Setetes tinta menetes dan meninggalkan bekas pada kertas jerami yang agak menguning.
“Apa?” Pria itu mengangkat kepalanya. Ia berusia paruh baya, tetapi matanya luar biasa tajam.
“Baron Kant ada di sini. Dia ingin bertemu dengan Baron Dylan saat senja. Saat ini, kepala pelayan sedang mengantarnya ke kediaman resmi. Ada 26 orang yang menyertainya. Menurut pengamatan saya, ada satu pelayan, lima prajurit kavaleri yang mengenakan baju besi, dan 10 prajurit kavaleri yang mengenakan baju besi kulit.”
Pria itu melapor dengan cepat. Prosesnya sederhana, cepat, dan isinya jelas.

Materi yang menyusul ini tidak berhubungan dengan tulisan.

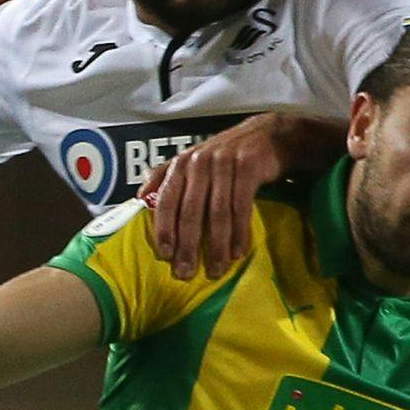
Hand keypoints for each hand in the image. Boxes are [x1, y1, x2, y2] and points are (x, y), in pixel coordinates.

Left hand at [138, 113, 348, 279]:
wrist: (269, 136)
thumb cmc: (226, 156)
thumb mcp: (193, 160)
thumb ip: (165, 176)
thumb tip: (140, 199)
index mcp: (182, 163)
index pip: (167, 200)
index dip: (164, 229)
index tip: (165, 255)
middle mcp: (200, 161)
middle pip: (191, 211)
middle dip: (188, 246)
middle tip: (186, 272)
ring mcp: (224, 163)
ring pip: (217, 213)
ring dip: (217, 246)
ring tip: (216, 269)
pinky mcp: (248, 167)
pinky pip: (241, 207)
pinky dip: (239, 233)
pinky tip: (237, 252)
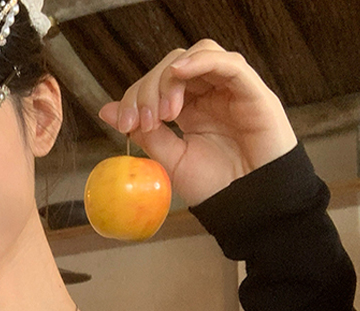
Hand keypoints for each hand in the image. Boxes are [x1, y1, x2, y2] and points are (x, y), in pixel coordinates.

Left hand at [98, 40, 297, 206]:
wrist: (248, 204)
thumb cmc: (214, 186)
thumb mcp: (170, 160)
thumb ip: (144, 133)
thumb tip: (107, 111)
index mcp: (189, 108)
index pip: (157, 82)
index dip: (136, 96)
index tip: (125, 125)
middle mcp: (209, 94)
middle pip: (174, 65)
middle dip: (149, 89)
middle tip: (144, 121)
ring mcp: (230, 90)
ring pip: (199, 56)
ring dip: (172, 77)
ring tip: (165, 113)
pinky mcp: (252, 91)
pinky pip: (229, 63)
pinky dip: (202, 61)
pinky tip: (181, 72)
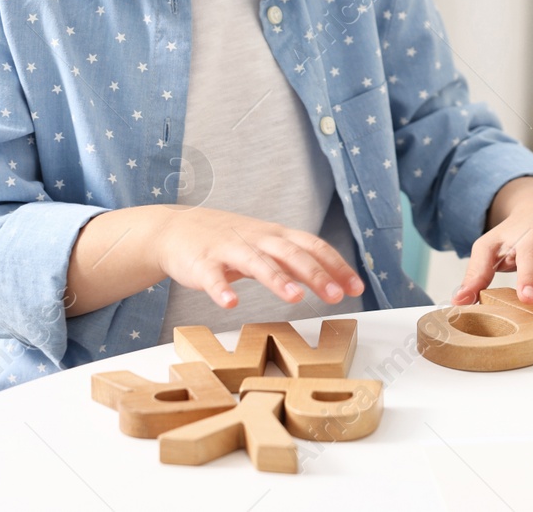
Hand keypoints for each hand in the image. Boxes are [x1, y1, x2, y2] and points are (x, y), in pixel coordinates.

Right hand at [155, 206, 367, 309]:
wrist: (175, 229)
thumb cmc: (228, 240)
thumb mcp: (264, 245)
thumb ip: (293, 261)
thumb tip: (330, 278)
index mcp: (275, 236)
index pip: (313, 246)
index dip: (336, 265)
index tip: (356, 287)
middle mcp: (256, 239)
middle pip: (290, 253)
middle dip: (315, 274)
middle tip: (336, 295)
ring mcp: (228, 249)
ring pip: (256, 263)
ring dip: (276, 279)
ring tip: (295, 298)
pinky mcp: (202, 263)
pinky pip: (212, 277)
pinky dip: (221, 289)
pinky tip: (230, 303)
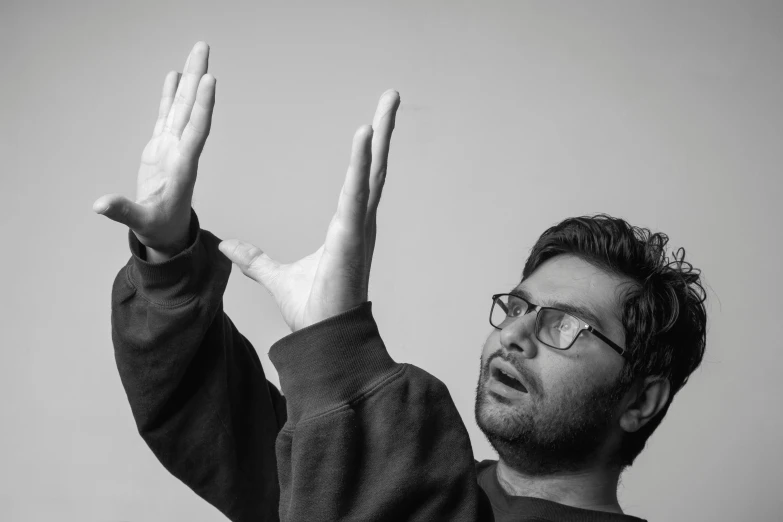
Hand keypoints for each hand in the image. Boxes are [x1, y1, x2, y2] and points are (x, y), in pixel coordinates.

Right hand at [92, 42, 215, 258]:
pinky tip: (175, 75)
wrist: (168, 234)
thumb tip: (100, 205)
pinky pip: (168, 116)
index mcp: (182, 167)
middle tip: (203, 46)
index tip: (210, 80)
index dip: (203, 106)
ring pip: (182, 107)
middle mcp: (181, 151)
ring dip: (189, 80)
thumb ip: (123, 212)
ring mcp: (172, 147)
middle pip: (191, 109)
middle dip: (198, 77)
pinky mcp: (162, 148)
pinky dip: (171, 96)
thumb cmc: (160, 229)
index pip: (196, 131)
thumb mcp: (142, 223)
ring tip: (197, 51)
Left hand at [218, 90, 400, 331]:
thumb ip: (255, 260)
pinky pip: (356, 191)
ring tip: (387, 102)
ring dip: (381, 134)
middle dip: (383, 129)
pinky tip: (366, 134)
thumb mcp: (276, 278)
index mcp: (347, 225)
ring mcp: (359, 226)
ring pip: (373, 171)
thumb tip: (227, 247)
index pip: (360, 178)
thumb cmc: (313, 310)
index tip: (371, 121)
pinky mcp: (351, 235)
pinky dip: (361, 162)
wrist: (322, 338)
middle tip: (390, 96)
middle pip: (374, 166)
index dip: (367, 150)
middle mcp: (359, 220)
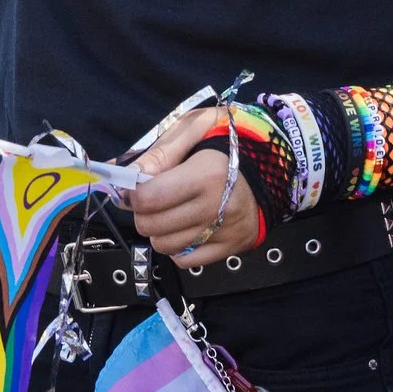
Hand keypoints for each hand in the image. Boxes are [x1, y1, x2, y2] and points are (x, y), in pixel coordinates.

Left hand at [128, 109, 261, 265]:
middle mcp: (216, 207)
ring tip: (168, 212)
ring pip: (166, 246)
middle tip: (150, 200)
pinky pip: (187, 260)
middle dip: (142, 213)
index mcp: (206, 174)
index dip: (132, 193)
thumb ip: (155, 153)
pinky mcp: (232, 247)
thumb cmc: (229, 141)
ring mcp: (226, 231)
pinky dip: (177, 248)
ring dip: (157, 231)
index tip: (133, 187)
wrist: (277, 162)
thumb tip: (115, 172)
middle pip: (153, 225)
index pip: (150, 197)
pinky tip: (183, 228)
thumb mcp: (194, 131)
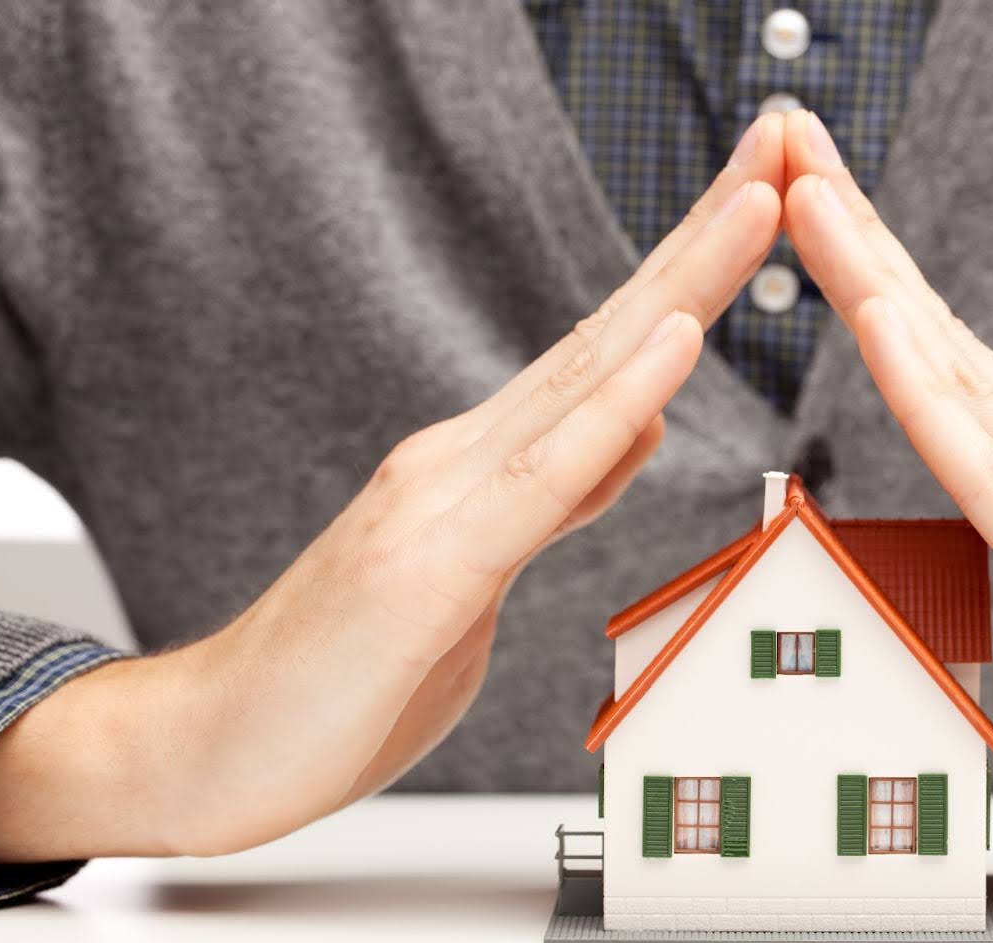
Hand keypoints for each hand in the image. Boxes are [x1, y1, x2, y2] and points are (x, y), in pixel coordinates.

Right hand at [0, 115, 787, 861]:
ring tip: (762, 199)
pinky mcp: (427, 565)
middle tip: (786, 146)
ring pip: (590, 377)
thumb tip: (633, 432)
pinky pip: (543, 476)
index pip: (612, 352)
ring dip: (686, 284)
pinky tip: (674, 338)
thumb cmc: (343, 677)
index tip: (765, 204)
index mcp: (487, 464)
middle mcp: (464, 455)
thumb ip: (556, 498)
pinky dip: (616, 404)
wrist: (206, 746)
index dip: (693, 274)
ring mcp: (438, 497)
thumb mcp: (477, 576)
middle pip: (613, 333)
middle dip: (707, 239)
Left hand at [779, 111, 992, 891]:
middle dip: (859, 233)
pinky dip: (924, 383)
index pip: (944, 357)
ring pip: (951, 369)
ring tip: (808, 188)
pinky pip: (983, 462)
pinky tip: (881, 316)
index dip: (873, 275)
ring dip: (872, 272)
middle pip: (938, 328)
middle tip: (792, 139)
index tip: (813, 202)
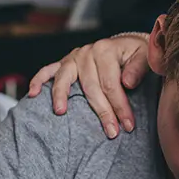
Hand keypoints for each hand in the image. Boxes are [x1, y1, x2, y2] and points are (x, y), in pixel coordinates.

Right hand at [28, 33, 150, 138]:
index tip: (128, 125)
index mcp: (106, 50)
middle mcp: (87, 52)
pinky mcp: (65, 63)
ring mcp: (74, 57)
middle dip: (102, 112)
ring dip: (62, 96)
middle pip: (91, 87)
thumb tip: (127, 82)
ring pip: (65, 79)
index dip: (120, 107)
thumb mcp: (145, 57)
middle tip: (112, 132)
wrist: (128, 45)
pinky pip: (48, 71)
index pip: (111, 84)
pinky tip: (33, 94)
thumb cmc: (138, 54)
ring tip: (61, 113)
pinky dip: (39, 81)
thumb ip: (138, 69)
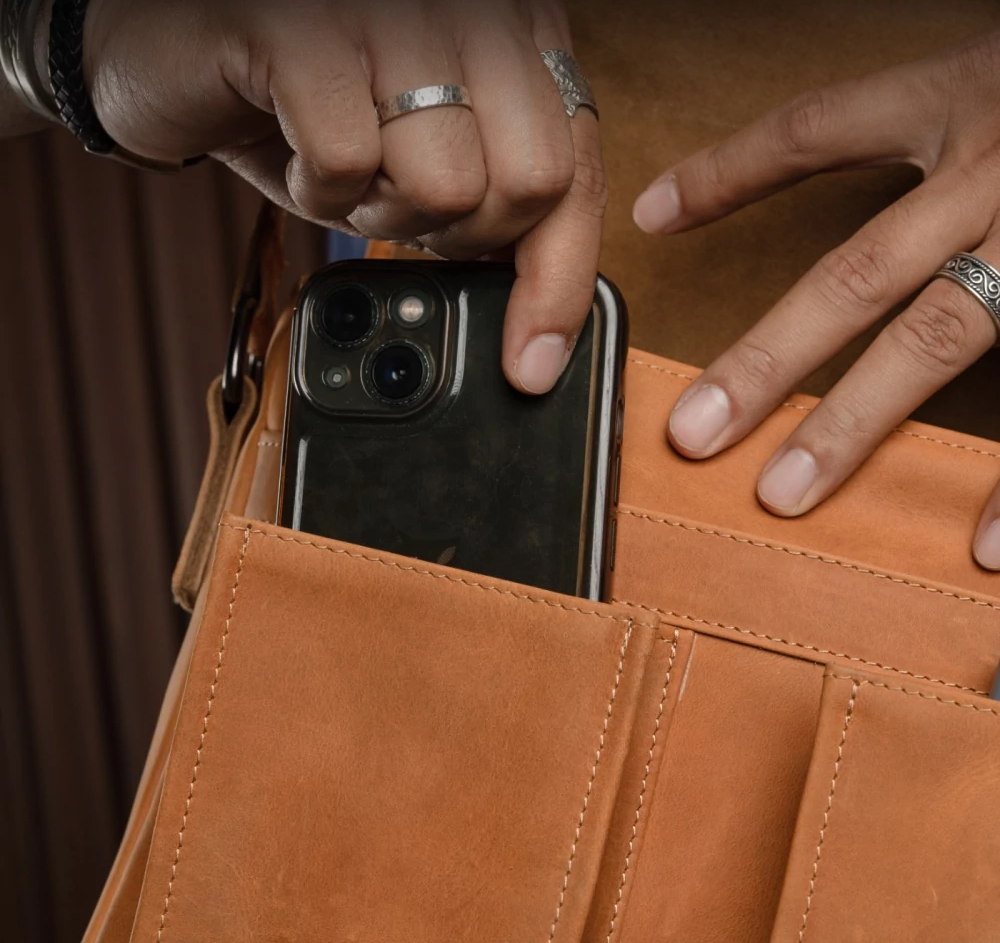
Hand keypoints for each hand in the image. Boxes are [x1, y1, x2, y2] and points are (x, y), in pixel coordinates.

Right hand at [82, 0, 605, 393]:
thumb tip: (542, 335)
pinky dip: (320, 189)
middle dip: (461, 234)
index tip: (531, 363)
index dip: (561, 281)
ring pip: (444, 180)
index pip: (578, 174)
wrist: (185, 60)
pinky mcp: (304, 28)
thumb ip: (493, 221)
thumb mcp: (422, 172)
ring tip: (347, 171)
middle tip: (402, 209)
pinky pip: (349, 159)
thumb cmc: (313, 116)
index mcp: (520, 40)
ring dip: (382, 211)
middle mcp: (473, 11)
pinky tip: (299, 152)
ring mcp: (390, 10)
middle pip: (528, 183)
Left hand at [633, 32, 999, 569]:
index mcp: (956, 102)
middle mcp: (994, 175)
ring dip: (859, 420)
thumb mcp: (973, 75)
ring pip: (942, 337)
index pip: (813, 131)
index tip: (650, 223)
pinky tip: (979, 544)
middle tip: (695, 431)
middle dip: (771, 356)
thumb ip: (859, 132)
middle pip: (860, 270)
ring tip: (788, 494)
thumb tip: (696, 189)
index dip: (725, 172)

“Hah! De tidak mati di padang pasir.”
Pria yang duduk di kursi itu mengangguk. Pena bulu yang awalnya digunakan untuk menulis dengan kecepatan luar biasa juga diletakkan di sampingnya.
Dia sedikit menundukkan kepalanya. Tudung kepalanya menutupi seluruh wajahnya dalam kegelapan. Hanya suaranya yang terdengar. “Saya mengerti. Kalian terus ikuti Baron Kant. Jika terjadi situasi apa pun, ingatlah untuk melaporkannya tepat waktu.”
“Saya mengerti.” Sosok-sosok kurus itu mengangguk.
“Pergi.” Dia melambaikan tangannya.
Begitu orang-orang itu pergi, ruangan itu langsung kosong kembali.
Suara pintu yang menutup memenuhi ruangan.
Cahaya lilin sedikit berkedip tertiup angin.
Lampu di ruangan itu juga berkedip-kedip.
“Menarik,” gumam orang itu.
Ia sedikit mengangkat kepalanya, dan matanya juga berkedip-kedip mengikuti cahaya lilin. Dengan nada bercanda, “Setelah kematian Putri Sofia 16 tahun yang lalu, berapa banyak dari mereka yang menyusup ke Kerajaan Piring Perak yang masih tersisa?”
Jika bangsawan berpangkat lebih tinggi hadir, dia akan dengan mudah mengingat banyak hal dari kata-kata ini.
Putri Sofia.
Putri tertua dari Kerajaan Piring Perak.
Seorang adipati istana dengan darah bangsawan yang dianugerahkan oleh Kerajaan Piring Perak.
Istri sah kedua dari Cameron, Raja Kadipaten Leo.
Dan…
Ibu Baron Kant, yang meninggal dunia di usia muda karena sakit.